Hot Pants, Love Potions, and the Go-Go Genesis of Southwest Airlines — Great headline. And some interesting details from the history of Southwest to commemorate 50 years of flying. As for forecasts: “So what about the next fifty years? ‘Who knows?’ [Southwest CEO Gary] Kelly says. ‘Maybe we’ll have flying cars or something. But I kind of doubt it. Here we are, fifty years after 1971, and we still fly the same type of airplane.’” (h/t JPK for sending this!)
How America Fractured into Four Parts — Long, and controversial by nature, but worth some thought.
He Thought He Could Outfox the Gig Economy. He Was Wrong — An in-depth and gut-wrenching look at the life of a gig driver. “Jeffrey Fang was a ride-hailing legend, a top earner with relentless hustle. Then his minivan was carjacked—with his kids in the back seat.”
How Amazon, JP Morgan, and Berkshire Hathaway Took on American Healthcare — and Lost — An obituary of Haven has many good lessons, but even more unanswered questions.

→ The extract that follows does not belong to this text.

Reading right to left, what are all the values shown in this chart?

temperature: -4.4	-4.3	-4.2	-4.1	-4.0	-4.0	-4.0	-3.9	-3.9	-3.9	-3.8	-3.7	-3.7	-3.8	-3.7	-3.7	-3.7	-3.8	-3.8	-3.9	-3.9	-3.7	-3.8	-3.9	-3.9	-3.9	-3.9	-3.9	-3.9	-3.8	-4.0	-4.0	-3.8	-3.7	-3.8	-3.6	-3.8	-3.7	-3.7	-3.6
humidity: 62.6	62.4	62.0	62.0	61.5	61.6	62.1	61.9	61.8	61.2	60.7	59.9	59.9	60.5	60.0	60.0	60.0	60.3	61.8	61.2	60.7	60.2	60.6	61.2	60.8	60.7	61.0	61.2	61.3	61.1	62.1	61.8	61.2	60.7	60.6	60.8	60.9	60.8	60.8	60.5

This is the Story of a Man Who Jumped into Lake Michigan Every Day for Nearly a Year — Well, this is one way to manage through a pandemic.

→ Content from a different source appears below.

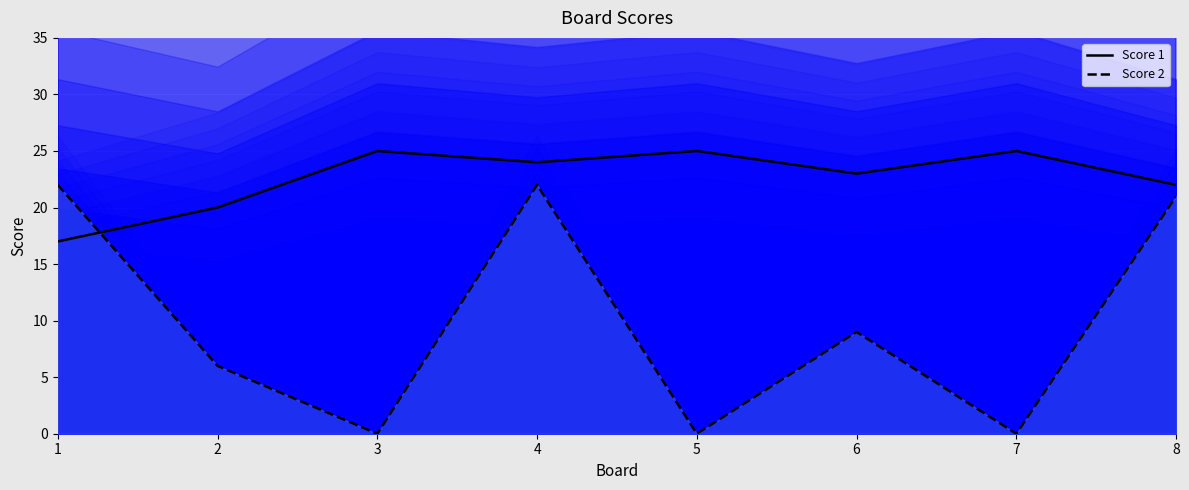

Reading left to right, what are all the values shown in this chart?

Score 1 (line): 1=17	2=20	3=25	4=24	5=25	6=23	7=25	8=22
Score 2 (line): 1=22	2=6	3=0	4=22	5=0	6=9	7=0	8=21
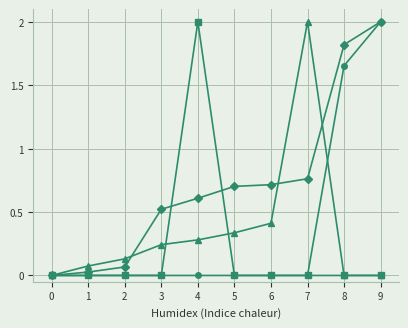

What is the total value across all series at 9?

4.0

The Silicon Valley of Turf: how the UK’s pursuit of the perfect pitch changed football — If you’ve ever wondered about the Moneyball-esque angle of turf management, or just how they get the grass looking so good in mid-January, there is fascinating stuff here. “If you were looking for somewhere to place a world-class sports pitch, inside Wembley stadium would be a bad choice….[like]cultivating grass in a shoebox. Between September and March, the 50-metre-high stands cast a shadow across the turf [and] light levels rarely exceed 12 micromoles, well below the 20 micromoles that grass typically needs to grow. Airflow is also poor. Without a breeze passing over it, grass becomes ‘lazy,’ as turf experts put it, and eventually it will keel over and die. Standley…uses a subsurface aeration system to increase moisture and oxygen levels in the the sand and composites that run 30cm below the surface, known as the ‘rootzone.’ [H]e also runs hot water through underground pipes to bring the temperature in the upper rootzone up to 17°C. Once the seeds have put out shoots, he rolls out lighting rigs and six gargantuan fans to simulate summer conditions. What looks like a normal patch of grass is in reality a ‘giant chemistry set.’ The English grounds-management sector alone is valued at more than £1bn and employs more than 27,000 people, with specialists in every area, from seed enthusiasts who can breed grasses that grow in the shade to scientists who develop chemicals to make grass greener…It was a big moment for English football talent when Real Madrid poached Paul Burgess from Arsenal in 2009. After starting his career at Blackpool FC, Burgess had arrived at Arsenal in 1999, rising to prominence at the age of just 21. Four years later, he put in another commanding performance at the European Championships. Not long after that, Real Madrid, the most prestigious club in world football, made their sensational transfer swoop. If you don’t remember any of this, it’s not because Burgess was a flop at Madrid. It’s because he was Arsenal’s head groundsman.”